Records for this exercise Start Marker

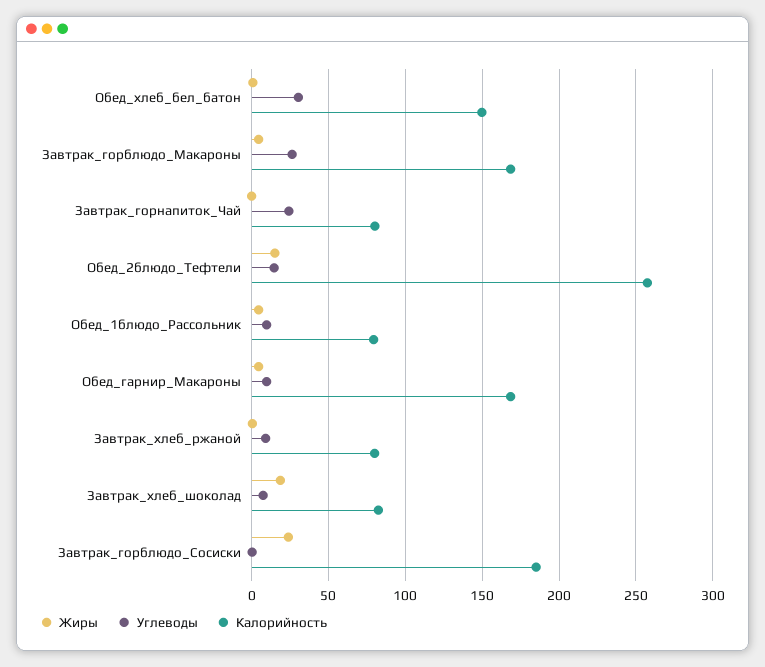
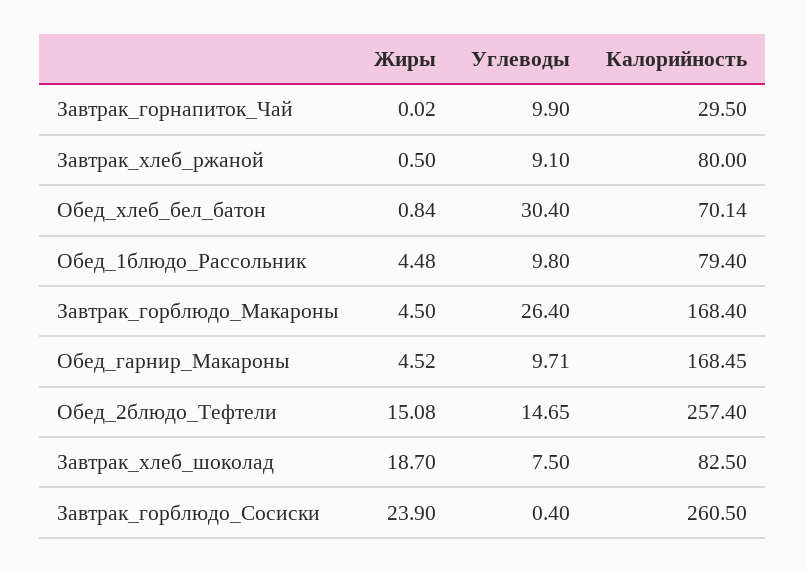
  {
    "Жиры": {
      "Обед_хлеб_бел_батон": 0.84,
      "Завтрак_горблюдо_Макароны": 4.5,
      "Завтрак_горнапиток_Чай": 0.02,
      "Обед_2блюдо_Тефтели": 15.08,
      "Обед_1блюдо_Рассольник": 4.48,
      "Обед_гарнир_Макароны": 4.52,
      "Завтрак_хлеб_ржаной": 0.5,
      "Завтрак_хлеб_шоколад": 18.7,
      "Завтрак_горблюдо_Сосиски": 23.9
    },
    "Углеводы": {
      "Обед_хлеб_бел_батон": 30.4,
      "Завтрак_горблюдо_Макароны": 26.4,
-     "Завтрак_горнапиток_Чай": 25,
+     "Завтрак_горнапиток_Чай": 9.9,
      "Обед_2блюдо_Тефтели": 14.65,
      "Обед_1блюдо_Рассольник": 9.8,
      "Обед_гарнир_Макароны": 9.71,
      "Завтрак_хлеб_ржаной": 9.1,
      "Завтрак_хлеб_шоколад": 7.5,
      "Завтрак_горблюдо_Сосиски": 0.4
    },
    "Калорийность": {
-     "Обед_хлеб_бел_батон": 150,
+     "Обед_хлеб_бел_батон": 70.14,
      "Завтрак_горблюдо_Макароны": 168.4,
-     "Завтрак_горнапиток_Чай": 80,
+     "Завтрак_горнапиток_Чай": 29.5,
      "Обед_2блюдо_Тефтели": 257.4,
      "Обед_1блюдо_Рассольник": 79.4,
      "Обед_гарнир_Макароны": 168.45,
      "Завтрак_хлеб_ржаной": 80,
      "Завтрак_хлеб_шоколад": 82.5,
-     "Завтрак_горблюдо_Сосиски": 185
+     "Завтрак_горблюдо_Сосиски": 260.5
    }
  }

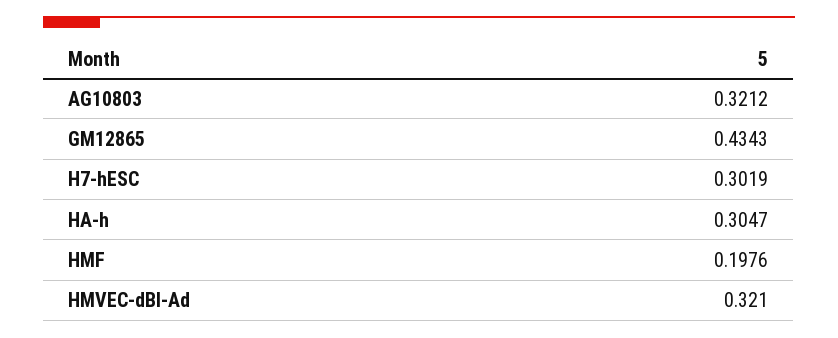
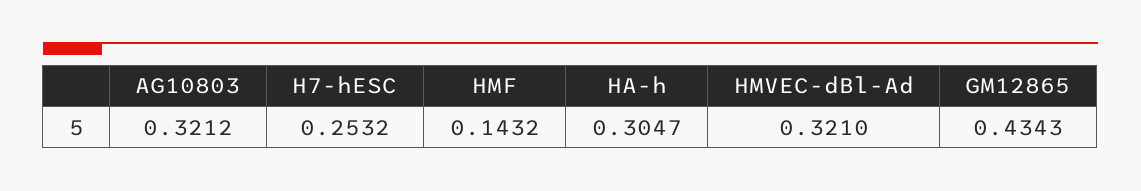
  {
    "AG10803": 0.3212,
    "GM12865": 0.4343,
-   "H7-hESC": 0.3019,
+   "H7-hESC": 0.2532,
    "HA-h": 0.3047,
-   "HMF": 0.1976,
+   "HMF": 0.1432,
    "HMVEC-dBl-Ad": 0.321
  }

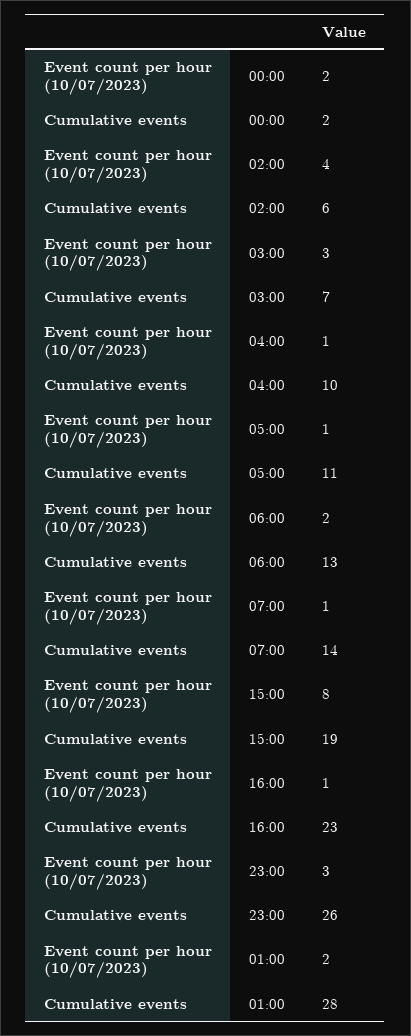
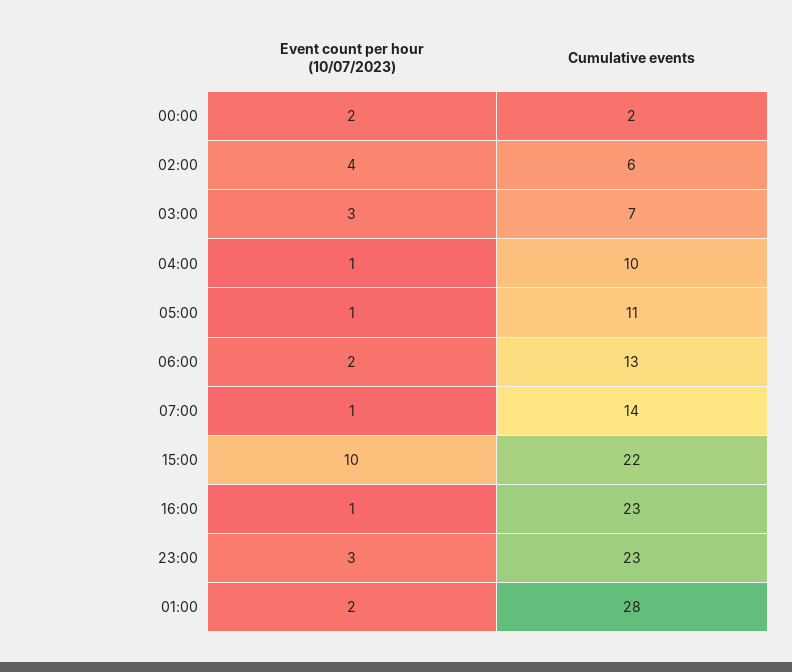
  {
    "Event count per hour (10/07/2023)": {
      "00:00": 2,
      "02:00": 4,
      "03:00": 3,
      "04:00": 1,
      "05:00": 1,
      "06:00": 2,
      "07:00": 1,
-     "15:00": 8,
+     "15:00": 10,
      "16:00": 1,
      "23:00": 3,
      "01:00": 2
    },
    "Cumulative events": {
      "00:00": 2,
      "02:00": 6,
      "03:00": 7,
      "04:00": 10,
      "05:00": 11,
      "06:00": 13,
      "07:00": 14,
-     "15:00": 19,
+     "15:00": 22,
      "16:00": 23,
-     "23:00": 26,
+     "23:00": 23,
      "01:00": 28
    }
  }

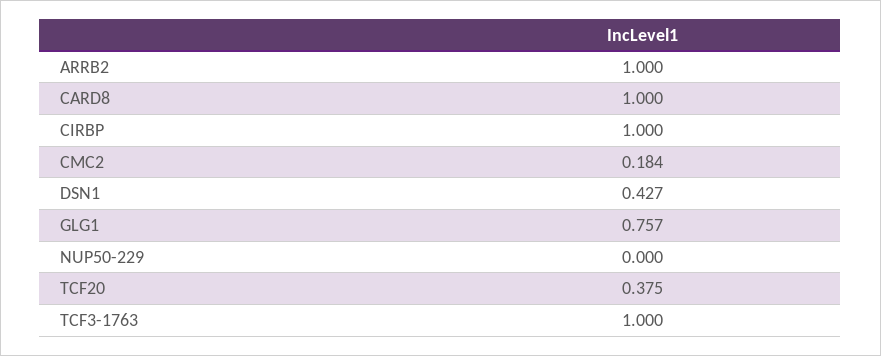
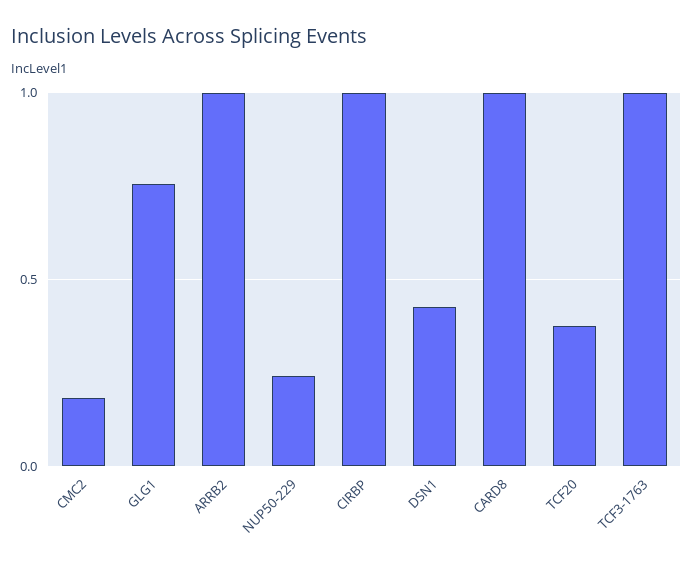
  {
    "ARRB2": 1,
    "CARD8": 1,
    "CIRBP": 1,
    "CMC2": 0.184,
    "DSN1": 0.427,
    "GLG1": 0.757,
-   "NUP50-229": 0,
+   "NUP50-229": 0.25,
    "TCF20": 0.375,
    "TCF3-1763": 1
  }

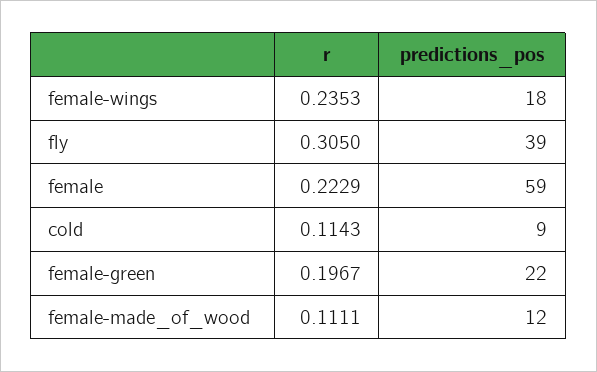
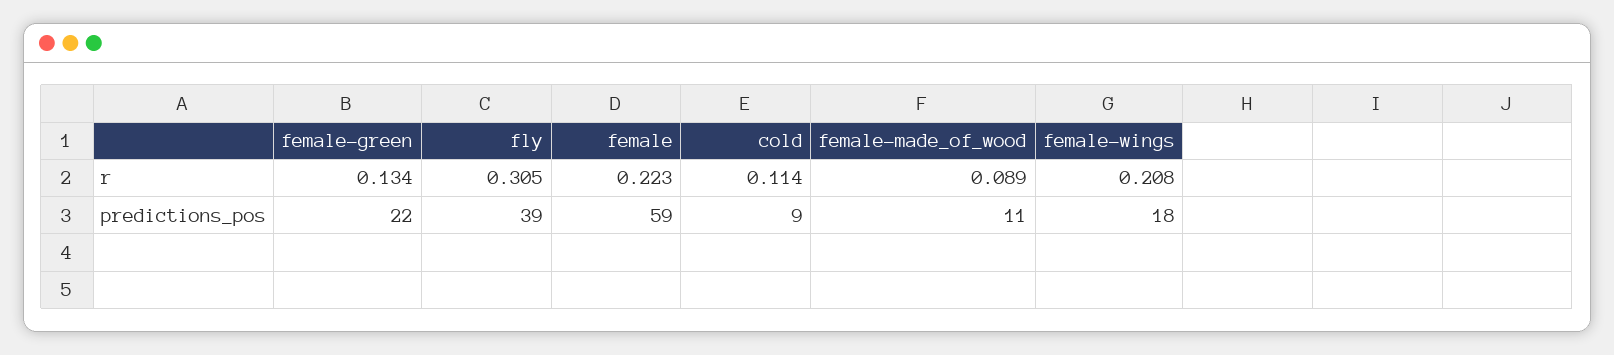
  {
    "r": {
-     "female-wings": 0.2353,
+     "female-wings": 0.208,
      "fly": 0.305,
      "female": 0.2229,
      "cold": 0.1143,
-     "female-green": 0.1967,
+     "female-green": 0.134,
-     "female-made_of_wood": 0.1111
+     "female-made_of_wood": 0.089
    },
    "predictions_pos": {
      "female-wings": 18,
      "fly": 39,
      "female": 59,
      "cold": 9,
      "female-green": 22,
-     "female-made_of_wood": 12
+     "female-made_of_wood": 11
    }
  }

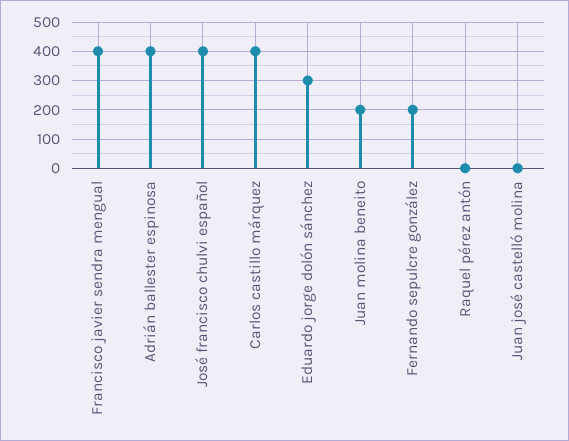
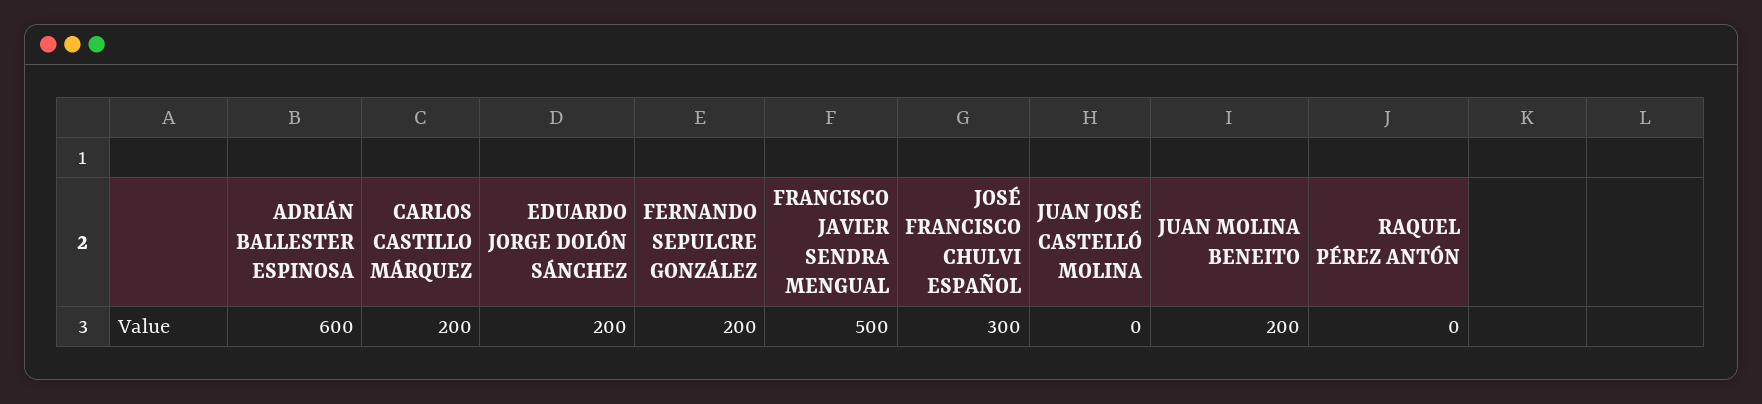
  {
-   "Francisco javier sendra mengual": 400,
+   "Francisco javier sendra mengual": 500,
-   "Adrián ballester espinosa": 400,
+   "Adrián ballester espinosa": 600,
-   "José francisco chulvi español": 400,
+   "José francisco chulvi español": 300,
-   "Carlos castillo márquez": 400,
+   "Carlos castillo márquez": 200,
-   "Eduardo jorge dolón sánchez": 300,
+   "Eduardo jorge dolón sánchez": 200,
    "Juan molina beneito": 200,
    "Fernando sepulcre gonzález": 200,
    "Raquel pérez antón": 0,
    "Juan josé castelló molina": 0
  }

Records for this exercise End Marker

• [About this task]
A verbatim copy of every entry is wanted; the pictures stay out of it.

• [Answer box]
  {
    "Жиры": {
      "Обед_хлеб_бел_батон": 0.84,
      "Завтрак_горблюдо_Макароны": 4.5,
      "Завтрак_горнапиток_Чай": 0.02,
      "Обед_2блюдо_Тефтели": 15.08,
      "Обед_1блюдо_Рассольник": 4.48,
      "Обед_гарнир_Макароны": 4.52,
      "Завтрак_хлеб_ржаной": 0.5,
      "Завтрак_хлеб_шоколад": 18.7,
      "Завтрак_горблюдо_Сосиски": 23.9
    },
    "Углеводы": {
      "Обед_хлеб_бел_батон": 30.4,
      "Завтрак_горблюдо_Макароны": 26.4,
-     "Завтрак_горнапиток_Чай": 25,
+     "Завтрак_горнапиток_Чай": 9.9,
      "Обед_2блюдо_Тефтели": 14.65,
      "Обед_1блюдо_Рассольник": 9.8,
      "Обед_гарнир_Макароны": 9.71,
      "Завтрак_хлеб_ржаной": 9.1,
      "Завтрак_хлеб_шоколад": 7.5,
      "Завтрак_горблюдо_Сосиски": 0.4
    },
    "Калорийность": {
-     "Обед_хлеб_бел_батон": 150,
+     "Обед_хлеб_бел_батон": 70.14,
      "Завтрак_горблюдо_Макароны": 168.4,
-     "Завтрак_горнапиток_Чай": 80,
+     "Завтрак_горнапиток_Чай": 29.5,
      "Обед_2блюдо_Тефтели": 257.4,
      "Обед_1блюдо_Рассольник": 79.4,
      "Обед_гарнир_Макароны": 168.45,
      "Завтрак_хлеб_ржаной": 80,
      "Завтрак_хлеб_шоколад": 82.5,
-     "Завтрак_горблюдо_Сосиски": 185
+     "Завтрак_горблюдо_Сосиски": 260.5
    }
  }

  {
    "AG10803": 0.3212,
    "GM12865": 0.4343,
-   "H7-hESC": 0.3019,
+   "H7-hESC": 0.2532,
    "HA-h": 0.3047,
-   "HMF": 0.1976,
+   "HMF": 0.1432,
    "HMVEC-dBl-Ad": 0.321
  }

  {
    "Event count per hour (10/07/2023)": {
      "00:00": 2,
      "02:00": 4,
      "03:00": 3,
      "04:00": 1,
      "05:00": 1,
      "06:00": 2,
      "07:00": 1,
-     "15:00": 8,
+     "15:00": 10,
      "16:00": 1,
      "23:00": 3,
      "01:00": 2
    },
    "Cumulative events": {
      "00:00": 2,
      "02:00": 6,
      "03:00": 7,
      "04:00": 10,
      "05:00": 11,
      "06:00": 13,
      "07:00": 14,
-     "15:00": 19,
+     "15:00": 22,
      "16:00": 23,
-     "23:00": 26,
+     "23:00": 23,
      "01:00": 28
    }
  }

  {
    "ARRB2": 1,
    "CARD8": 1,
    "CIRBP": 1,
    "CMC2": 0.184,
    "DSN1": 0.427,
    "GLG1": 0.757,
-   "NUP50-229": 0,
+   "NUP50-229": 0.25,
    "TCF20": 0.375,
    "TCF3-1763": 1
  }

  {
    "r": {
-     "female-wings": 0.2353,
+     "female-wings": 0.208,
      "fly": 0.305,
      "female": 0.2229,
      "cold": 0.1143,
-     "female-green": 0.1967,
+     "female-green": 0.134,
-     "female-made_of_wood": 0.1111
+     "female-made_of_wood": 0.089
    },
    "predictions_pos": {
      "female-wings": 18,
      "fly": 39,
      "female": 59,
      "cold": 9,
      "female-green": 22,
-     "female-made_of_wood": 12
+     "female-made_of_wood": 11
    }
  }

  {
-   "Francisco javier sendra mengual": 400,
+   "Francisco javier sendra mengual": 500,
-   "Adrián ballester espinosa": 400,
+   "Adrián ballester espinosa": 600,
-   "José francisco chulvi español": 400,
+   "José francisco chulvi español": 300,
-   "Carlos castillo márquez": 400,
+   "Carlos castillo márquez": 200,
-   "Eduardo jorge dolón sánchez": 300,
+   "Eduardo jorge dolón sánchez": 200,
    "Juan molina beneito": 200,
    "Fernando sepulcre gonzález": 200,
    "Raquel pérez antón": 0,
    "Juan josé castelló molina": 0
  }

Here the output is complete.